A: Increase your conscious acknowledgment and usage of the information already coming from the physical body. Embrace your experiences. In terms of Integrated Awareness it means preferring to physically relax the muscles, habitually orient the body to be open, move the emotional field toward the present from its habitual dwelling in the past, pull the mind back to the present moment from its hangout in the future, restore mobility to the energy fields where there have been imprints and fixations, and willingly draw to the self the consequences of your choices. Stop insisting that what you experience is created primarily outside of yourself—as long as you do pretend that the experience is externally generated, you will continue to have it.
Q: Can you speak of how the quality and ease of movement of the human body reflects the state of permission or lack of it as experienced by the individual?
A: All aspects of the Self must rely upon and utilize the same physical body for manifesting their various purposes. Often they require the same specific part. To the degree that internal desires and intentions conflict, competing instructions are given to the body. This is perceptible as a decrease in ease of movement, an increase in effort and tension and a dis-congruency among the various states of consciousness—mental, emotional, physical and energetic.
Q: You speak of healing by presence. Can you comment?

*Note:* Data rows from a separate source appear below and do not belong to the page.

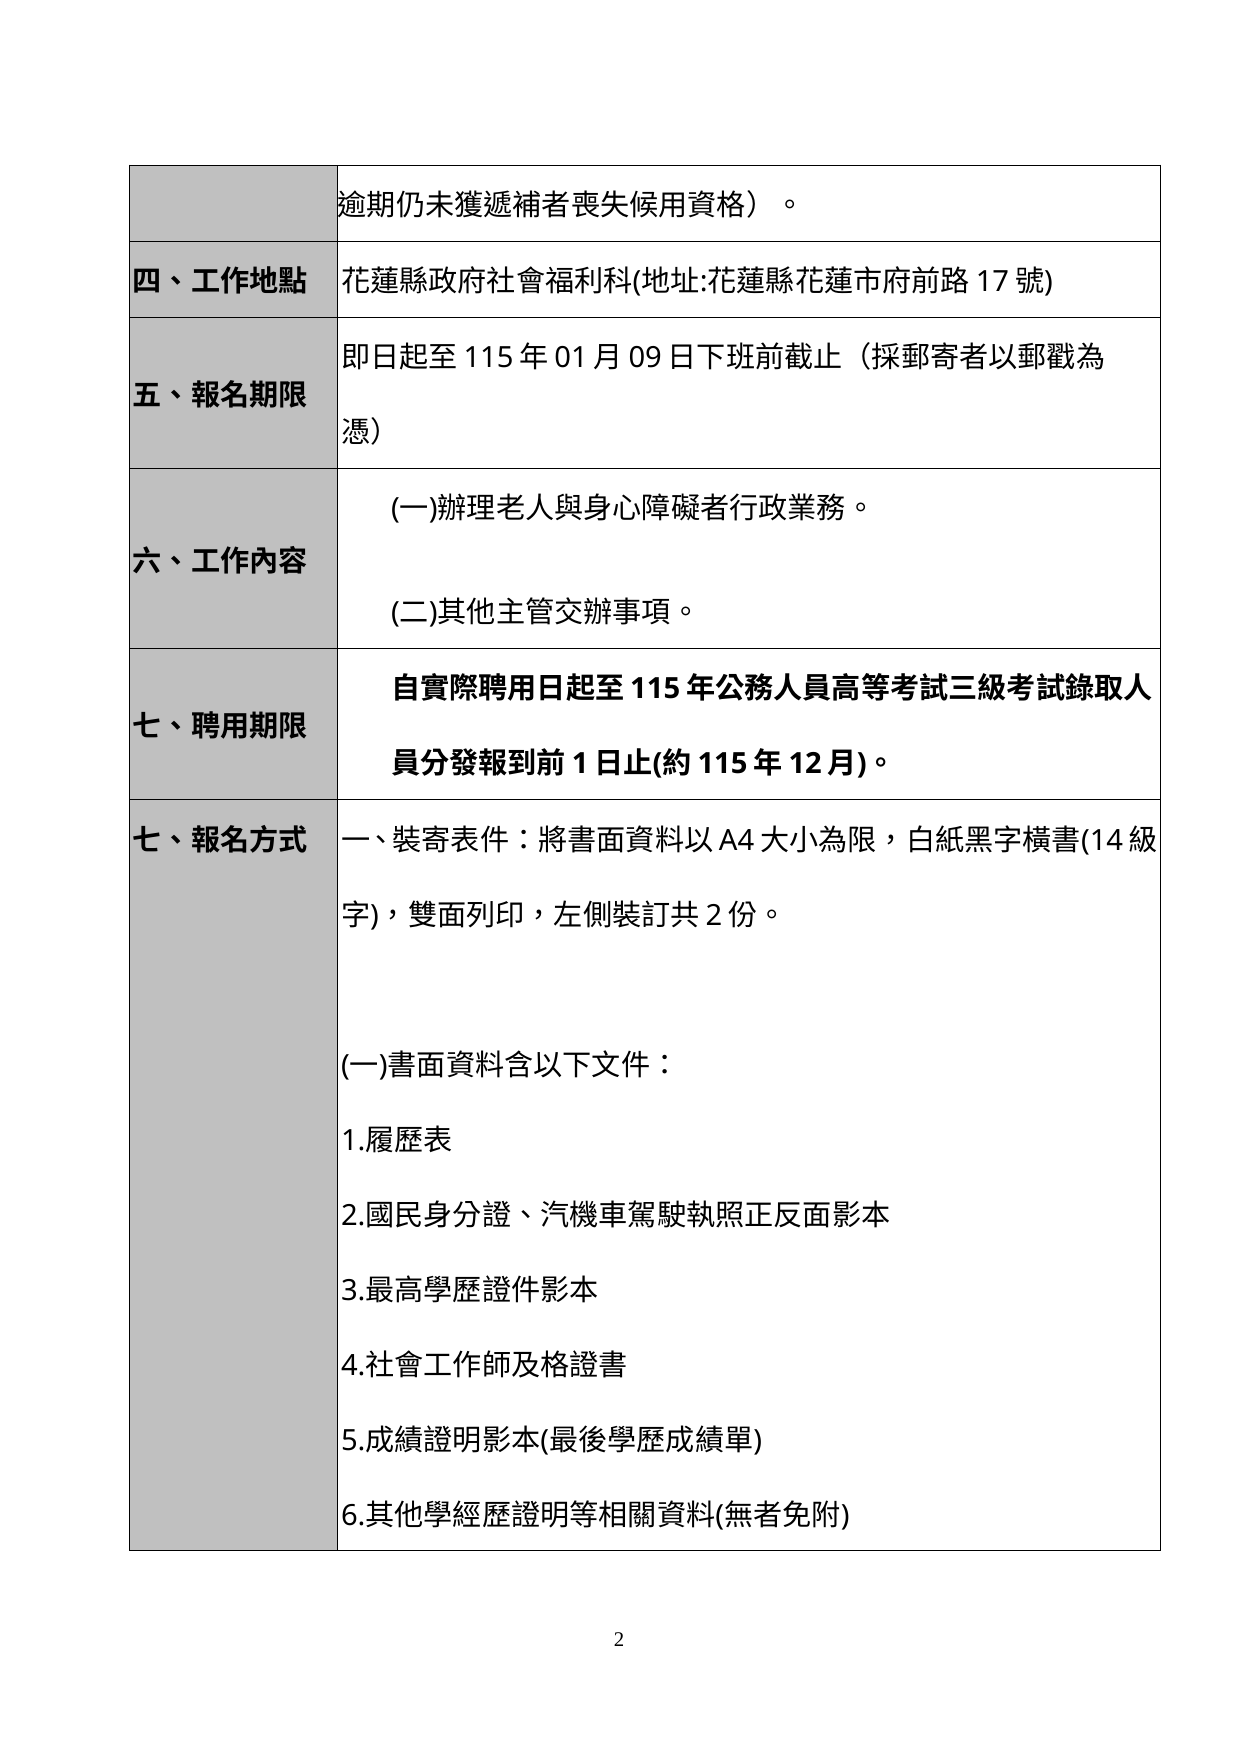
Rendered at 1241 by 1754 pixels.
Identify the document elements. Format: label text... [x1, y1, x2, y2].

table_cell [130, 166, 337, 241]
table_cell 五、報名期限 [130, 318, 337, 468]
table_cell (一)辦理老人與身心障礙者行政業務。 (二)其他主管交辦事項。 [338, 469, 1160, 648]
table_cell 一、裝寄表件：將書面資料以A4大小為限，白紙黑字橫書(14級字)，雙面列印，左側裝訂共2份。 (一)書面資料含以下文件： 1.履歷表 2.國民身分證、汽機車駕駛執照正反面影本 3.最高學歷證件影本 4.社會工作師及格證書 5.成績證明影本(最後學歷成績單) 6.其他學經歷證明等相關資料(無者免附) [338, 800, 1160, 1550]
table_cell 自實際聘用日起至115年公務人員高等考試三級考試錄取人員分發報到前1日止(約115年12月)。 [338, 649, 1160, 799]
table_cell 四、工作地點 [130, 242, 337, 317]
table_cell 逾期仍未獲遞補者喪失候用資格）。 [338, 166, 1160, 241]
table_cell 七、聘用期限 [130, 649, 337, 799]
table_cell 六、工作內容 [130, 469, 337, 648]
table_cell 即日起至115年01月09日下班前截止（採郵寄者以郵戳為憑） [338, 318, 1160, 468]
table_cell 花蓮縣政府社會福利科(地址:花蓮縣花蓮市府前路17號) [338, 242, 1160, 317]
table_cell 七、報名方式 [130, 800, 337, 1550]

A: By presence, we mean congruence—spatially, temporally, and intentionally. If no part of yourself is off doing something else, then you are, in that moment, operating in a state without judgment. The most intransigent portion of anyone’s consciousness is the mind, and it is usually the last to yield. When people interact with one another, they are often inspired into better health when they encounter someone who is operating in a state of compassion and degraded further into ill health by their responses to the judgments of another. Presence offers both a model of how to be healthy and a mirror in which others can see themselves. It gives energetic support and permission for their own innate courage, desire, and choice to come to the fore, and it calls for them to live this embodied life more as their divine Self.
Q: In closing, would you speak of the relationship between healing the Self and healing the planet?
A: We certainly believe the best way to learn to clean house is to start with your own room. We also believe that people are entitled to see an example of both process and result before deciding that here is a path attractive to them. Unlike conventional modes of teaching, one of the things required in IA® is to give up control. If we wish a change in the consciousness of the planet to a higher level, it cannot be accomplished by coercion, demanding of performance, insisting that our way is right, or any of the other well-documented (and historically boring) examples of how to pretend change while actually perpetuating the status quo.
On a spiritual plane, we find that most people who are highly motivated to contribute to the world at large and want a life of service to the planet are actually carrying more than their individual share of the karmic responsibility for resolving a particular lesson, whether that be violence, or gender confusion, or shame, or not deserving or hatred of others. We think that people will follow along side, not behind, a good example.
Founder of Integrated Awareness, Lansing Barrett Gresham, now nearly 70, studied early on with some of the greatest teachers of the last century before developing Integrated Awareness. He credits Moshe Feldenkrais (Feldenkrais Method®), Dr. John Upledger (Craniosacral®), Dr. Jean Pierre Barral (Visceral Manipulation®), Dr. Fritz Smith (designer of Zero Balancing®), June D’Estelle (The Illuminated Mind®), and many other inspiring innovators with guiding his searches and on-going discoveries. He continues to bring forth new material and strives to afford insight and healing opportunities for the entire spectrum of human experience.